Wind turbines contain many steel parts. This is because steel materials are rugged enough to withstand wind and weather – both on land and offshore, for 25 years and more. Also, steel materials are sufficiently energy-efficient to make wind power more and more economical.
This is where electrical steel and its special properties come to the fore. Magnetically soft steel consolidates and strengthens the magnetic flux inside the wind turbines’ generators. This way, the mechanical rotational energy can be converted into electricity without any major conversion loss.
“The performance of the generators, and with it the efficiency of the entire wind farm, depends vitally on these special material properties,” explains Marco Tietz, Non-Oriented Electrical Steel Application Technology, ThyssenKrupp Steel Europe.
The steel producer is widely considered a technology pioneer in the area of electrical steel. The magnetic properties of this special steel have been further optimized to suit the requirements of Enercon – Germany’s leading producer of wind turbines – which is one of the main reasons behind the performance increases wind turbines have experienced over the last few years.

○ ○ ○

- [Assignment]: List every person, company and country that the wind turbine steel passage names. The lines after this come from a separate source and have no connection to the wind turbine steel passage.

- [Data provided]:
○ ○ ○

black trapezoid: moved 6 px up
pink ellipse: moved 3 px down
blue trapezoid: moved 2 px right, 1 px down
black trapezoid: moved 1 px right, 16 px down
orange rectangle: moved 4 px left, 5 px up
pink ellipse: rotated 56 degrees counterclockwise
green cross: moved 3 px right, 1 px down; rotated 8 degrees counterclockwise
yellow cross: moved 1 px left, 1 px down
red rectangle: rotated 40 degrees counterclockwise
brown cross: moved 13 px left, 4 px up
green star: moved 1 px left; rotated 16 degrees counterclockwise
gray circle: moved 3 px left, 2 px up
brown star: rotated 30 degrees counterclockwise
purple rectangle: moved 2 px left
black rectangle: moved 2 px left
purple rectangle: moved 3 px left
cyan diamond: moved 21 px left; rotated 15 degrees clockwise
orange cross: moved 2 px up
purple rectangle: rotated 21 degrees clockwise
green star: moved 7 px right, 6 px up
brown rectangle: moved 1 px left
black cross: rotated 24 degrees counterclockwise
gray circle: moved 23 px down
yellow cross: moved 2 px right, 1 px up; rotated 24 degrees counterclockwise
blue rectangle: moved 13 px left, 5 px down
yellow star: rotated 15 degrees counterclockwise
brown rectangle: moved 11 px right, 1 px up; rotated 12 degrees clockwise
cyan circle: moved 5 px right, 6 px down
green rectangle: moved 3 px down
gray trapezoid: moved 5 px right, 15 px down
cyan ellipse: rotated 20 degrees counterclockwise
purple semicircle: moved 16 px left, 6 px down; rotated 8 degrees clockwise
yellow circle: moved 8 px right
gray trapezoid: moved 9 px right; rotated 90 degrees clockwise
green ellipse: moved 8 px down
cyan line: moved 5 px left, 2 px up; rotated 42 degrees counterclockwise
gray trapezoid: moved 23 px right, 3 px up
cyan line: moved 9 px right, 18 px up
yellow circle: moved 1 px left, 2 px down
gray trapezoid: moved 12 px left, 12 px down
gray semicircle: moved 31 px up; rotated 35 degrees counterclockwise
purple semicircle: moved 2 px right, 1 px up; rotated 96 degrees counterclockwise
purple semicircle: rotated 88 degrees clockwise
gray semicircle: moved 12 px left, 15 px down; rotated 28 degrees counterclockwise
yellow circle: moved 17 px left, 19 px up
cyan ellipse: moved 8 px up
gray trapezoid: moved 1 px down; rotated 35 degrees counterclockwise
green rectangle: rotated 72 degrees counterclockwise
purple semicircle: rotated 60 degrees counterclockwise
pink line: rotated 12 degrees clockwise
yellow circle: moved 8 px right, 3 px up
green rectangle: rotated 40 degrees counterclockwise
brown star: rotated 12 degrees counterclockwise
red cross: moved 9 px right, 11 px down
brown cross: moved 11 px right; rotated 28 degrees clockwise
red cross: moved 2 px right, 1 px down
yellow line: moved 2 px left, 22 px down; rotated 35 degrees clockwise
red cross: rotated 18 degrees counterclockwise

○ ○ ○

- [Exercise answer]: Marco Tietz, ThyssenKrupp Steel Europe, Enercon, Germany